● WORK REQUEST
Output each line exactly as written, from the first line of the records to the line bearing "ring tip: (448, 783)", inclusive, while leaving every picture out.

[Structured pose outputs]
----
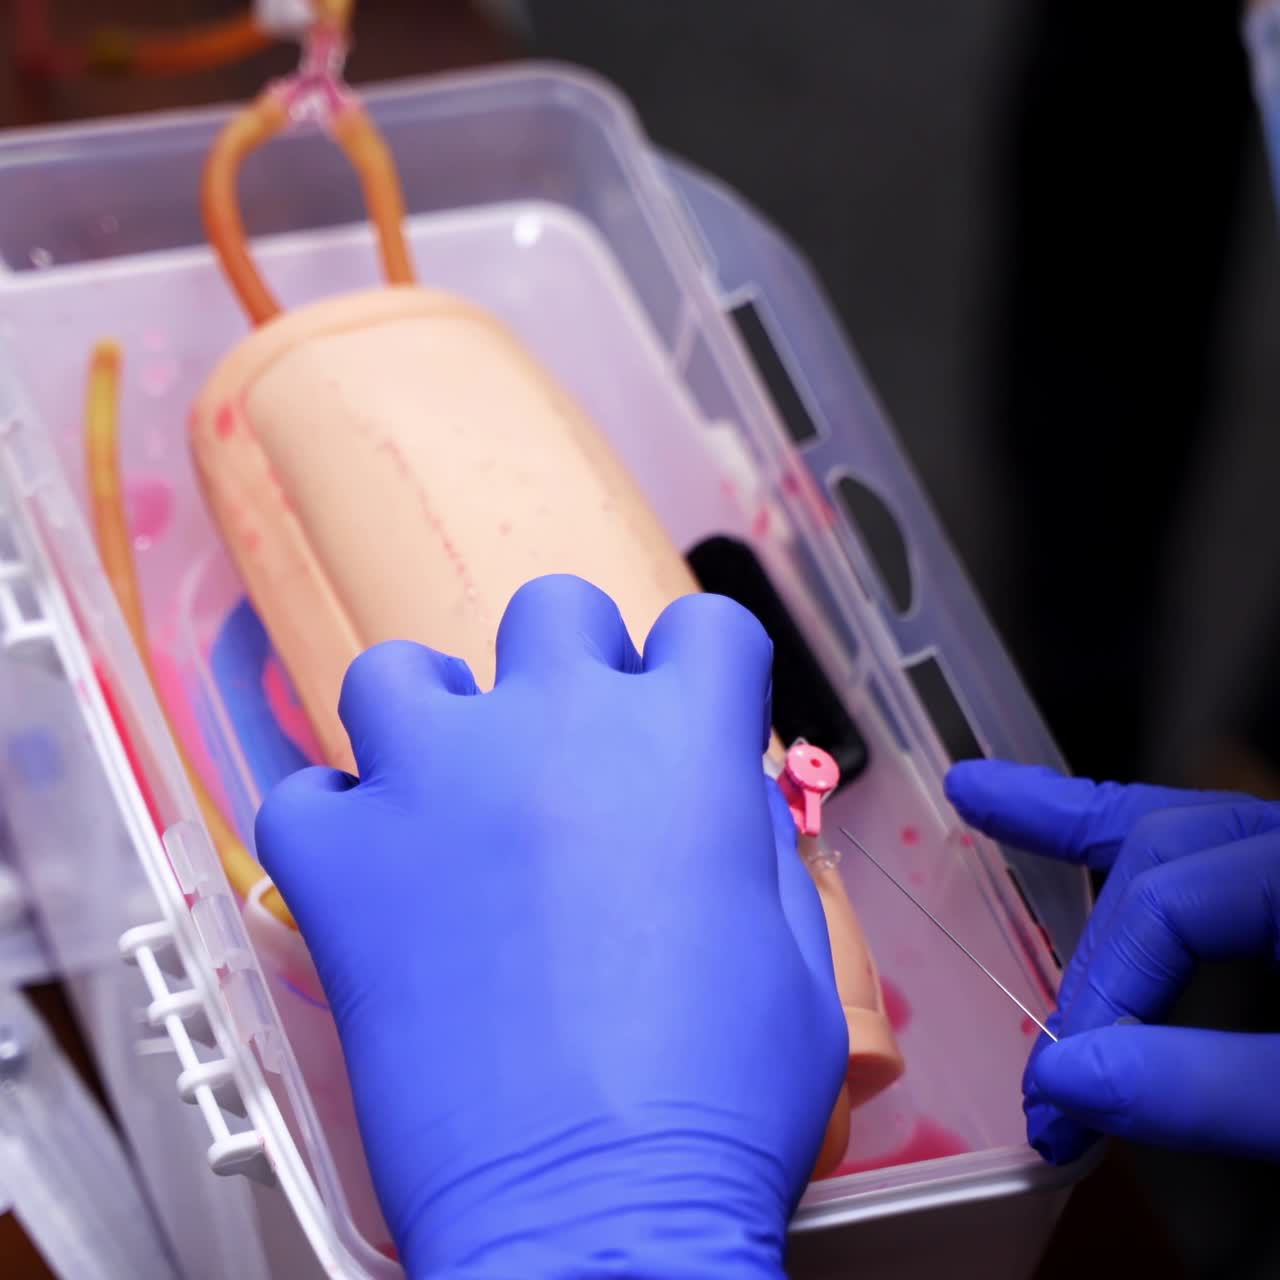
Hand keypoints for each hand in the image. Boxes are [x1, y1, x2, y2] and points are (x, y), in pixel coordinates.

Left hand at [256, 575, 846, 1278]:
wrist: (594, 1216)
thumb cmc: (716, 1107)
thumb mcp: (801, 961)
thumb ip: (758, 849)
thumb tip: (722, 807)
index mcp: (682, 745)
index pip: (706, 629)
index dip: (708, 668)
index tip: (695, 708)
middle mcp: (556, 731)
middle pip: (553, 609)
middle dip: (574, 660)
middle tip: (574, 742)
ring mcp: (436, 785)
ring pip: (401, 673)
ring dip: (431, 716)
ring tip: (448, 783)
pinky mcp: (346, 865)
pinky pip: (305, 798)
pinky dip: (334, 824)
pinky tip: (369, 871)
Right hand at [945, 760, 1279, 1165]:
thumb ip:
----
● YOUR SOLUTION
Hand keypoints for each hand in the image. Boxes are [x1, y1, x2, y2] and points are (x, y), in pixel coordinates.

Left hand at [256, 575, 846, 1278]:
wrist: (594, 1216)
thumb cmc: (716, 1107)
thumb mcp: (801, 961)
thumb ip: (758, 849)
thumb tip: (722, 807)
index mcp: (682, 745)
index pip: (706, 629)
index dip: (708, 668)
index tip: (695, 708)
middle mcp: (556, 731)
middle pip: (553, 609)
middle dip: (574, 660)
middle tip: (574, 742)
ring mcp: (436, 785)
ring pip: (401, 673)
ring dip: (431, 716)
ring tip: (448, 783)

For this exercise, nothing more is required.